They warned against unstoppable encroachment by the federal government and were branded “radicals.” They openly protested and wore funny clothes.
They became paranoid and suspected the government was spying on them because of their political beliefs. Fearful of a new tyranny, they invoked the Founding Fathers to demand freedom.
They feared for their precious children and the diminished liberty this corrupted America would hold for them.
So they gathered in secret and vowed to take action. They plotted to overthrow the evil regime.
It all sounds like a tea party gathering of black helicopter crazies in Roswell, NM, plotting the next revolution. Just ask any reporter.
Or maybe a Ron Paul-tard convention, or a Sarah Palin motorcycle rally. Thank God that Homeland Security is keeping close tabs on these dangerous militants.
Except, these people were nothing of the sort.
They were John and Bonnie Raines, Keith Forsyth, and Haverford College physics professor William Davidon.
Today, they are old; Davidon is dead. But in 1971, they were anti-war hippies, hellbent on forcing an end to the war in Vietnam. In protesting the war, they caught the creeping eye of J. Edgar Hoover and his domestic gestapo. The thugocracy ran license plates, spied on citizens and smeared good people.
Overwhelmed by grievances against their government, the mad hippies took action. They broke into an FBI office in Media, PA and stole suitcases full of files from the office. At a safe house, they examined the records and were stunned to learn the extent of the federal government’s abuses — at least the ones the government kept records on.
The daring group of burglars began mailing the evidence to various reporters around the country and thus began the unraveling of one of the most shameful regimes ever sanctioned under the American flag.
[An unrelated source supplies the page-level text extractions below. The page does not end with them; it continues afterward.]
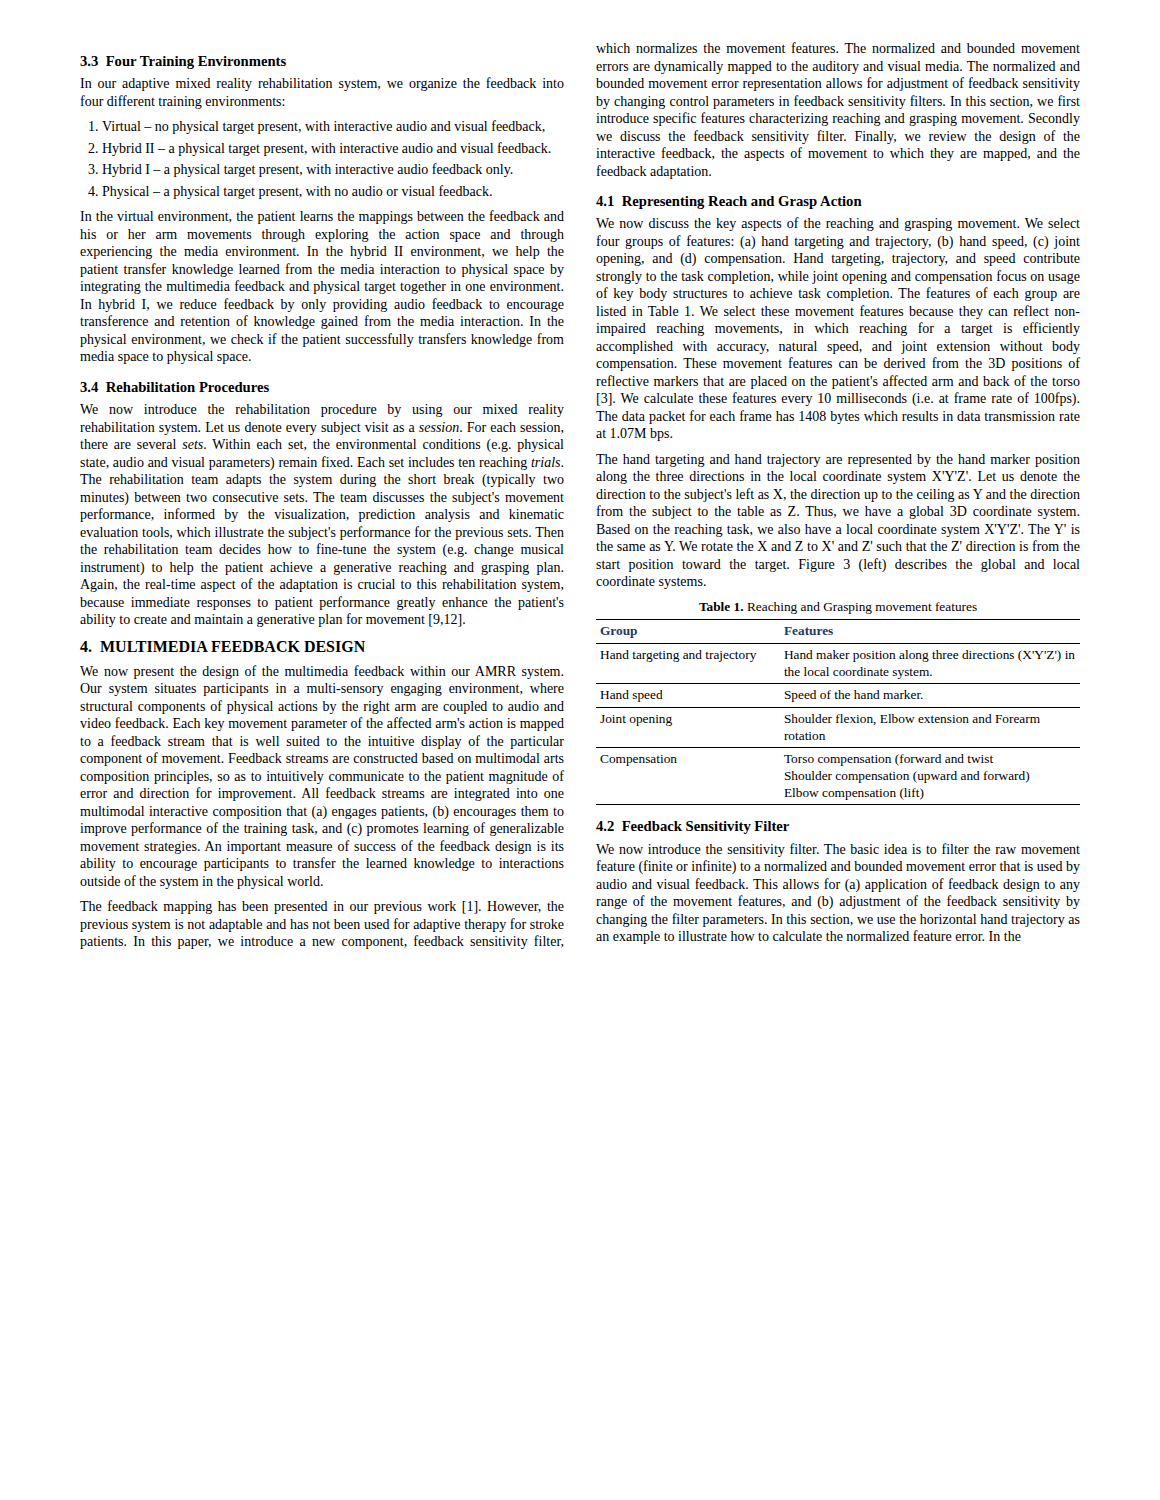3.3 Four Training Environments
In our adaptive mixed reality rehabilitation system, we organize the feedback into four different training environments:
Virtual – no physical target present, with interactive audio and visual feedback,
Hybrid II – a physical target present, with interactive audio and visual feedback.
Hybrid I – a physical target present, with interactive audio feedback only.
Physical – a physical target present, with no audio or visual feedback.
In the virtual environment, the patient learns the mappings between the feedback and his or her arm movements through exploring the action space and through experiencing the media environment. In the hybrid II environment, we help the patient transfer knowledge learned from the media interaction to physical space by integrating the multimedia feedback and physical target together in one environment. In hybrid I, we reduce feedback by only providing audio feedback to encourage transference and retention of knowledge gained from the media interaction. In the physical environment, we check if the patient successfully transfers knowledge from media space to physical space.
3.4 Rehabilitation Procedures
We now introduce the rehabilitation procedure by using our mixed reality rehabilitation system. Let us denote every subject visit as a session. For each session, there are several sets. Within each set, the environmental conditions (e.g. physical state, audio and visual parameters) remain fixed. Each set includes ten reaching trials. The rehabilitation team adapts the system during the short break (typically two minutes) between two consecutive sets. The team discusses the subject's movement performance, informed by the visualization, prediction analysis and kinematic evaluation tools, which illustrate the subject's performance for the previous sets. Then the rehabilitation team decides how to fine-tune the system (e.g. change musical instrument) to help the patient achieve a generative reaching and grasping plan. Again, the real-time aspect of the adaptation is crucial to this rehabilitation system, because immediate responses to patient performance greatly enhance the patient's ability to create and maintain a generative plan for movement [9,12].
4. MULTIMEDIA FEEDBACK DESIGN
We now present the design of the multimedia feedback within our AMRR system. Our system situates participants in a multi-sensory engaging environment, where structural components of physical actions by the right arm are coupled to audio and video feedback. Each key movement parameter of the affected arm's action is mapped to a feedback stream that is well suited to the intuitive display of the particular component of movement. Feedback streams are constructed based on multimodal arts composition principles, so as to intuitively communicate to the patient magnitude of error and direction for improvement. All feedback streams are integrated into one multimodal interactive composition that (a) engages patients, (b) encourages them to improve performance of the training task, and (c) promotes learning of generalizable movement strategies. An important measure of success of the feedback design is its ability to encourage participants to transfer the learned knowledge to interactions outside of the system in the physical world.
The feedback mapping has been presented in our previous work [1]. However, the previous system is not adaptable and has not been used for adaptive therapy for stroke patients. In this paper, we introduce a new component, feedback sensitivity filter, which normalizes the movement features. The normalized and bounded movement errors are dynamically mapped to the auditory and visual media. The normalized and bounded movement error representation allows for adjustment of feedback sensitivity by changing control parameters in feedback sensitivity filters. In this section, we first introduce specific features characterizing reaching and grasping movement. Secondly we discuss the feedback sensitivity filter. Finally, we review the design of the interactive feedback, the aspects of movement to which they are mapped, and the feedback adaptation.
4.1 Representing Reach and Grasp Action
We now discuss the key aspects of the reaching and grasping movement. We select four groups of features: (a) hand targeting and trajectory, (b) hand speed, (c) joint opening, and (d) compensation. Hand targeting, trajectory, and speed contribute strongly to the task completion, while joint opening and compensation focus on usage of key body structures to achieve task completion. The features of each group are listed in Table 1. We select these movement features because they can reflect non-impaired reaching movements, in which reaching for a target is efficiently accomplished with accuracy, natural speed, and joint extension without body compensation. These movement features can be derived from the 3D positions of reflective markers that are placed on the patient's affected arm and back of the torso [3]. We calculate these features every 10 milliseconds (i.e. at frame rate of 100fps). The data packet for each frame has 1408 bytes which results in data transmission rate at 1.07M bps.
The hand targeting and hand trajectory are represented by the hand marker position along the three directions in the local coordinate system X'Y'Z'. Let us denote the direction to the subject's left as X, the direction up to the ceiling as Y and the direction from the subject to the table as Z. Thus, we have a global 3D coordinate system. Based on the reaching task, we also have a local coordinate system X'Y'Z'. The Y' is the same as Y. We rotate the X and Z to X' and Z' such that the Z' direction is from the start position toward the target. Figure 3 (left) describes the global and local coordinate systems.
Table 1. Reaching and Grasping movement features
| Group | Features |
| --- | --- |
| Hand targeting and trajectory | Hand maker position along three directions (X'Y'Z') in the local coordinate system. |
| Hand speed | Speed of the hand marker. |
| Joint opening | Shoulder flexion, Elbow extension and Forearm rotation |
| Compensation | Torso compensation (forward and twist Shoulder compensation (upward and forward) Elbow compensation (lift) |
4.2 Feedback Sensitivity Filter
We now introduce the sensitivity filter. The basic idea is to filter the raw movement feature (finite or infinite) to a normalized and bounded movement error that is used by audio and visual feedback. This allows for (a) application of feedback design to any range of the movement features, and (b) adjustment of the feedback sensitivity by changing the filter parameters. In this section, we use the horizontal hand trajectory as an example to illustrate how to calculate the normalized feature error. In the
In a video produced by Retro Report for The New York Times, several members of the group this week revealed their identities. Mrs. Raines describes a protest rally where agents took pictures of not only her, but also her daughter sitting on her shoulders. Though they were risking everything, the Raineses believed it was a small price for freedom.
“We knew the FBI was systematically trying to squash dissent. And dissent is the lifeblood of democracy,” Mr. Raines says.
Pretty sure I saw that line on a poster at the last tea party event I attended. Sadly, though, it is hard to imagine two groups — tea partiers of today and hippies from the ’60s — who would find less in common with each other.
When did freedom in America become something that divides us? How is it that today liberty is so misunderstood, so often ignored, taken for granted, and increasingly used only as a hollow word to attack those with whom we have small, petty political differences? And when did deep wariness of government control become something to be mocked?
What the Raineses and their crew did in 1971 was clearly illegal. It was dangerous. And had they been caught, they rightly would have been punished.
But we should be grateful to them for risking everything and thankful that they got away with it. And we should always remember that it is only freedom that unites us here in America. And instead of mocking those who fight for it, we should whisper a prayer of thanks under our breath.